Exercise inputs>
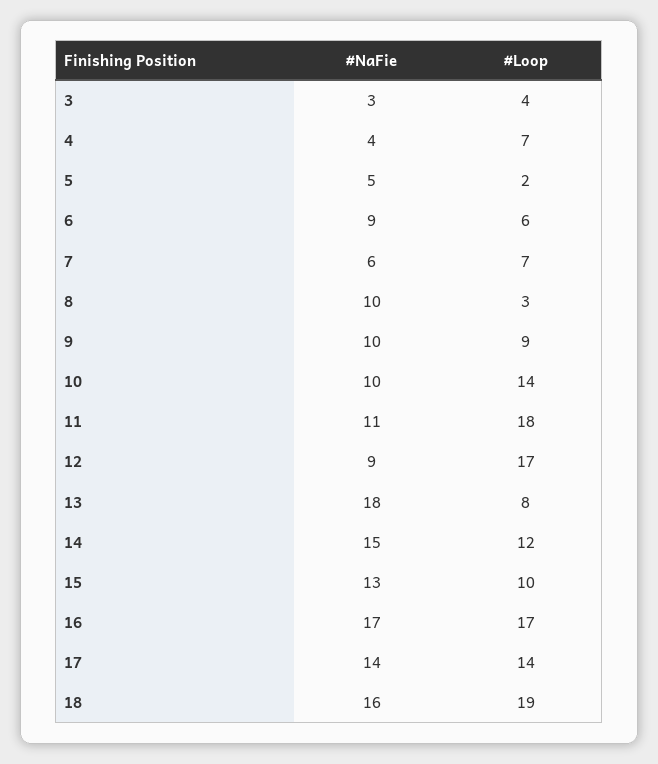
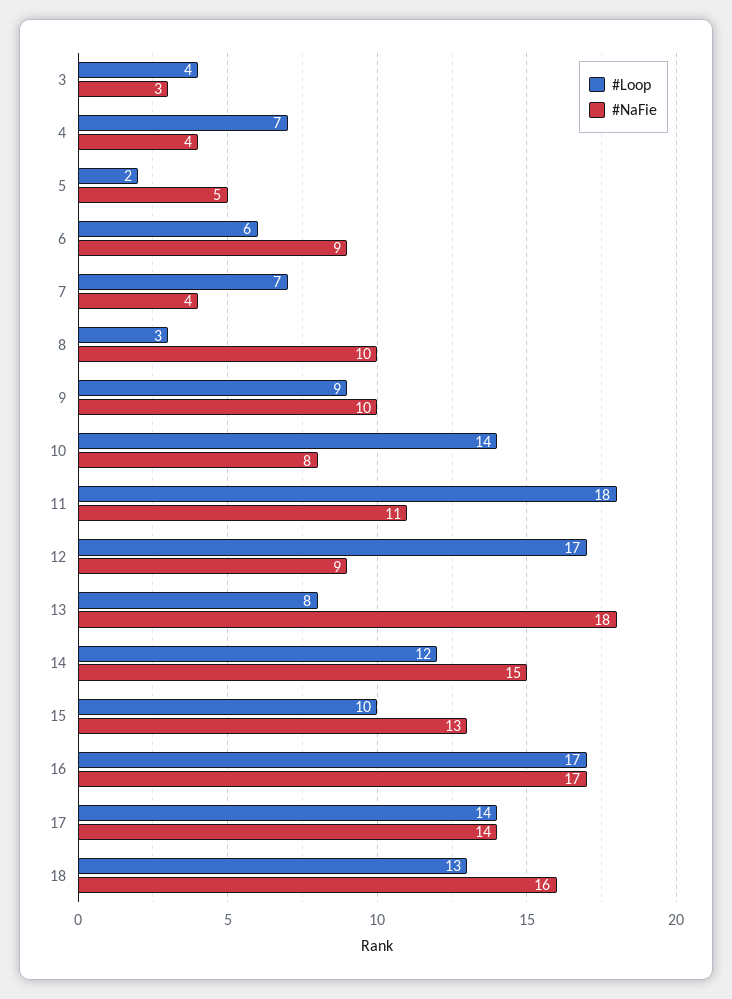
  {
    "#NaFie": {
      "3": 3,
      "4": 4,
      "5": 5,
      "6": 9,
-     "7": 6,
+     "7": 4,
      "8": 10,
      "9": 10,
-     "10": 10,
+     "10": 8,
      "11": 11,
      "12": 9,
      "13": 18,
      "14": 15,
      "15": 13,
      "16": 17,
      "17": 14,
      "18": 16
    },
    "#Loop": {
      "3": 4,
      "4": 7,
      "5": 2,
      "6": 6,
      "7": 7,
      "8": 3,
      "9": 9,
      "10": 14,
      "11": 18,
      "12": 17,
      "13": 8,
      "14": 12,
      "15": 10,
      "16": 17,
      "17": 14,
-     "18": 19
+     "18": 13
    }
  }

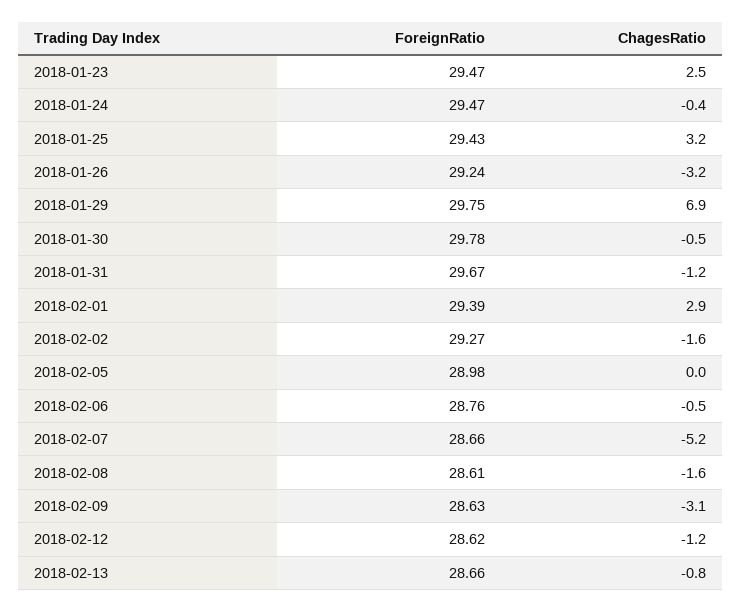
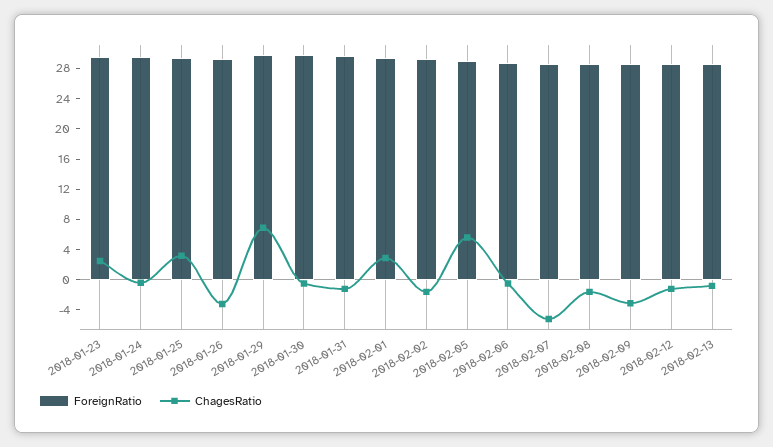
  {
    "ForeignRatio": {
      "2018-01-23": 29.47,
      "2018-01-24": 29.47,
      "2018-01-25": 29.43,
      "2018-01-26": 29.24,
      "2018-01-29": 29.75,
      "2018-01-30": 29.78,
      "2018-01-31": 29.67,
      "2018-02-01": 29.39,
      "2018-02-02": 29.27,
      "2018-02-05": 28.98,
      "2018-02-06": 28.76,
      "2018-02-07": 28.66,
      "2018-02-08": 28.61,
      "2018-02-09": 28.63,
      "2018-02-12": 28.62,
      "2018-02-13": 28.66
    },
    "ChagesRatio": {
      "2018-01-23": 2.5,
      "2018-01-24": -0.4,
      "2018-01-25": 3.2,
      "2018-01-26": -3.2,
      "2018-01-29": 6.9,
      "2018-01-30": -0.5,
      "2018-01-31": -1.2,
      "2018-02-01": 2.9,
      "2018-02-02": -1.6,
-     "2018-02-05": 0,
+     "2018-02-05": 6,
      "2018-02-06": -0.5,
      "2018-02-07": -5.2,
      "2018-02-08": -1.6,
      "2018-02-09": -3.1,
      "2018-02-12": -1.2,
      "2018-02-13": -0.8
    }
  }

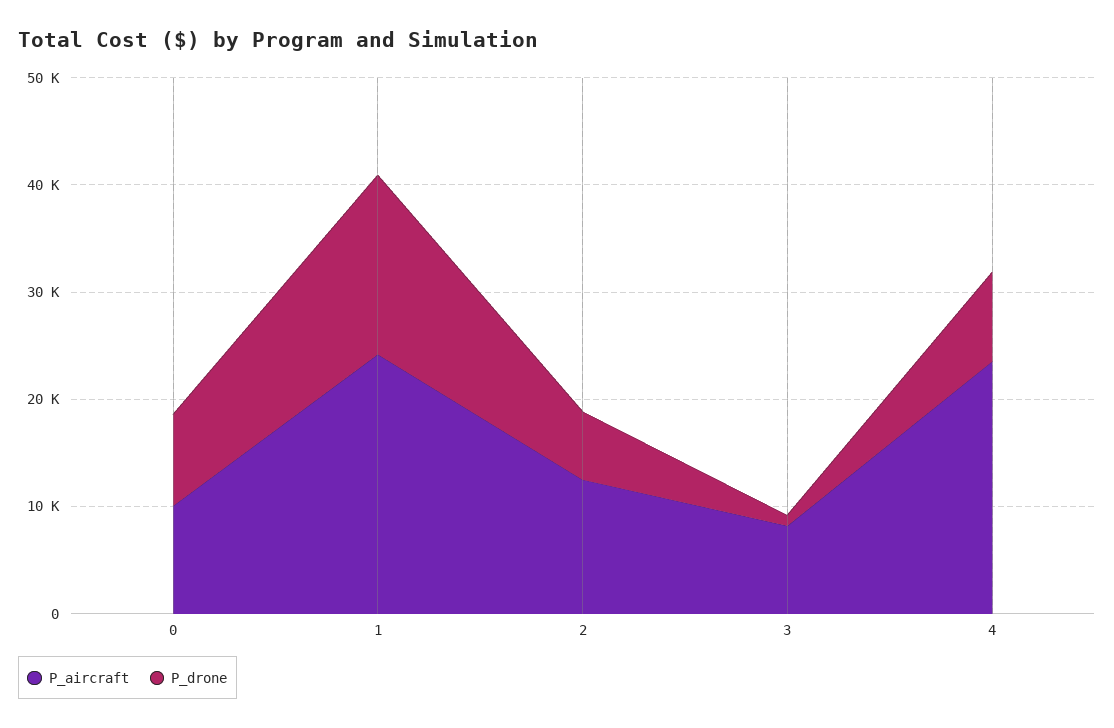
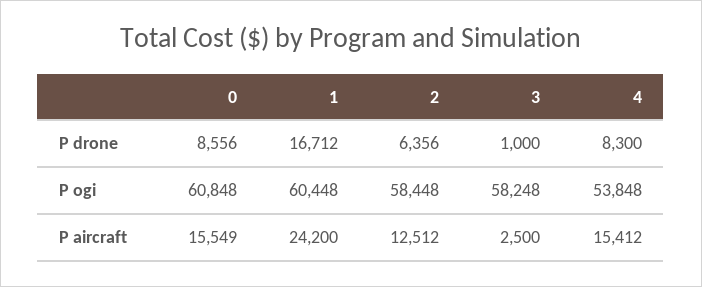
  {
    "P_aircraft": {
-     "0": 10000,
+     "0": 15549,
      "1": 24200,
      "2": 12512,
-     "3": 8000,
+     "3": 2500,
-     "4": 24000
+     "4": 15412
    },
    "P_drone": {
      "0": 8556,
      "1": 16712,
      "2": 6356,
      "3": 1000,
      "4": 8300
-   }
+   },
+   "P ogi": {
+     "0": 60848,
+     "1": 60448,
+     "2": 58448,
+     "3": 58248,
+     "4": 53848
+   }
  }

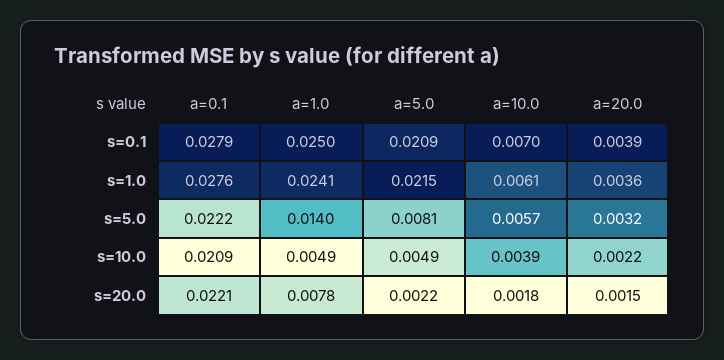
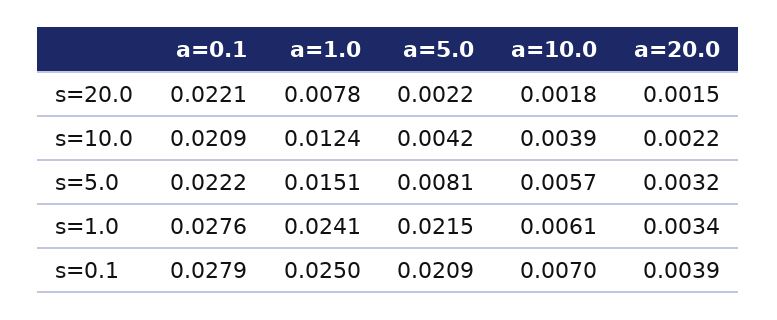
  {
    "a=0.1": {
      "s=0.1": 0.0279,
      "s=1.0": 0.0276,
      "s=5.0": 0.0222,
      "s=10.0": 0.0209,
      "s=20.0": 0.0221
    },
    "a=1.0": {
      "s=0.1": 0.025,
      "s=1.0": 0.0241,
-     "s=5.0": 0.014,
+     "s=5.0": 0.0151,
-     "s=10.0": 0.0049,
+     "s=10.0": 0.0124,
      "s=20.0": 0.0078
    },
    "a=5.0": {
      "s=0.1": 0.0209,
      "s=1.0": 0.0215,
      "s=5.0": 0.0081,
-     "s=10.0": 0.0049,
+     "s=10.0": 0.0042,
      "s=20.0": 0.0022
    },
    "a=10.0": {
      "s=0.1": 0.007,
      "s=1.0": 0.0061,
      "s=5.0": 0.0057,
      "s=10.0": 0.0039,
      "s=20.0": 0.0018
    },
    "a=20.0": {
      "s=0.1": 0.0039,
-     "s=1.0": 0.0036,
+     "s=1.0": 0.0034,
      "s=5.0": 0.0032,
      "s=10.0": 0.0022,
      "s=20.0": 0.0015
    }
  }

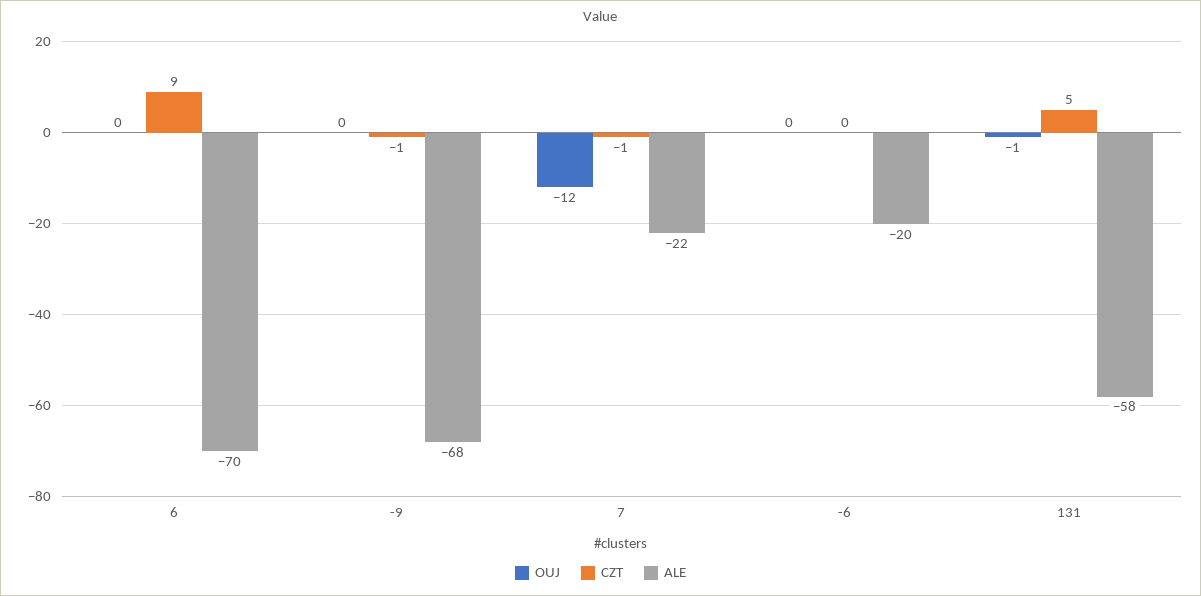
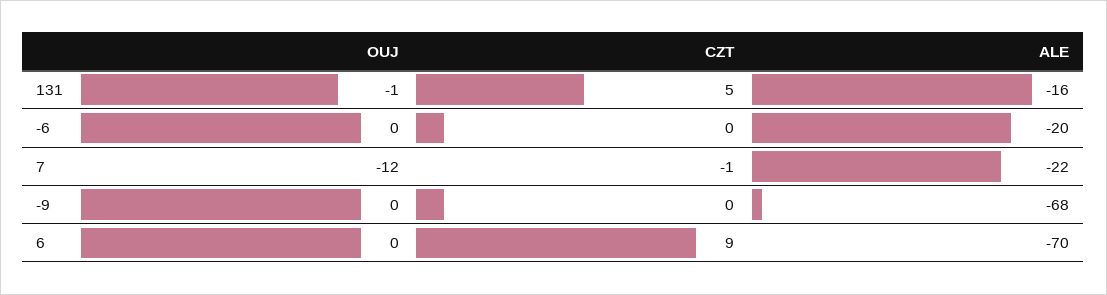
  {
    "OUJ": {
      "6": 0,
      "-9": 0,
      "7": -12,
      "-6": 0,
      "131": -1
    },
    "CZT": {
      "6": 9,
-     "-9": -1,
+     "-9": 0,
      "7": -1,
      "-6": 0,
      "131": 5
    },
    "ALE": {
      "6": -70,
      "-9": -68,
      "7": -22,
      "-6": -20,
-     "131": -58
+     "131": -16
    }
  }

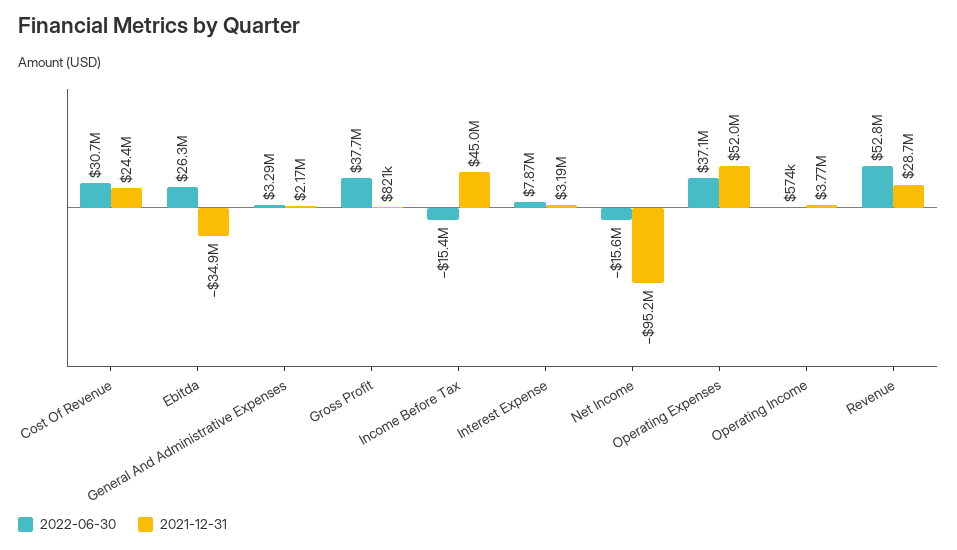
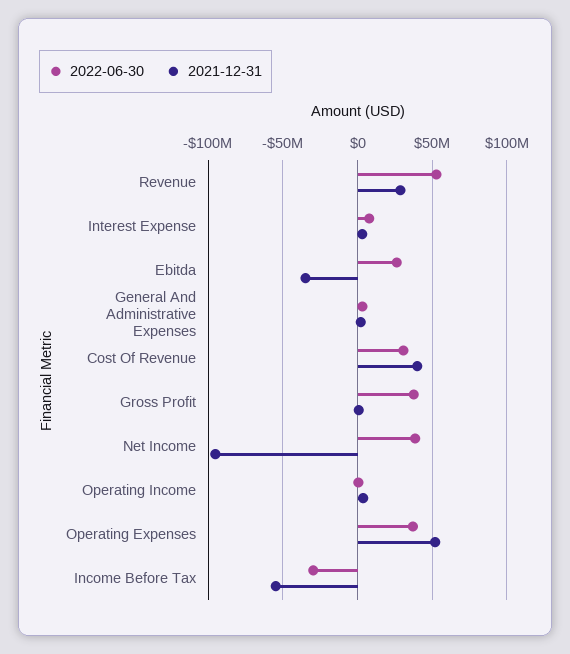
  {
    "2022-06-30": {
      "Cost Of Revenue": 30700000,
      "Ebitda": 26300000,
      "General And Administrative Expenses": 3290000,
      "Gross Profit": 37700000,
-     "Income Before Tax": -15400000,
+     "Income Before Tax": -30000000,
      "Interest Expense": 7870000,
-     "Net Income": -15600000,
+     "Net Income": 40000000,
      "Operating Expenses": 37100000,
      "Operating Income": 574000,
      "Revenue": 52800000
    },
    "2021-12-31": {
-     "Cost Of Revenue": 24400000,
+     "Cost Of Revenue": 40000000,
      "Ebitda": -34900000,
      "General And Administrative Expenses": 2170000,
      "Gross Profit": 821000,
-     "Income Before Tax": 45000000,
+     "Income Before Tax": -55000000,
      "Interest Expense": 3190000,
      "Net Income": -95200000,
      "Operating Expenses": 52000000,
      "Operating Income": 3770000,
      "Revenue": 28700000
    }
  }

Job item>
Your task is to return each line of the data above that contains the string "Income".

Reply to the task>
-     "Income Before Tax": -15400000,
+     "Income Before Tax": -30000000,
-     "Net Income": -15600000,
+     "Net Income": 40000000,
      "Operating Income": 574000,
-     "Income Before Tax": 45000000,
+     "Income Before Tax": -55000000,
      "Net Income": -95200000,
      "Operating Income": 3770000,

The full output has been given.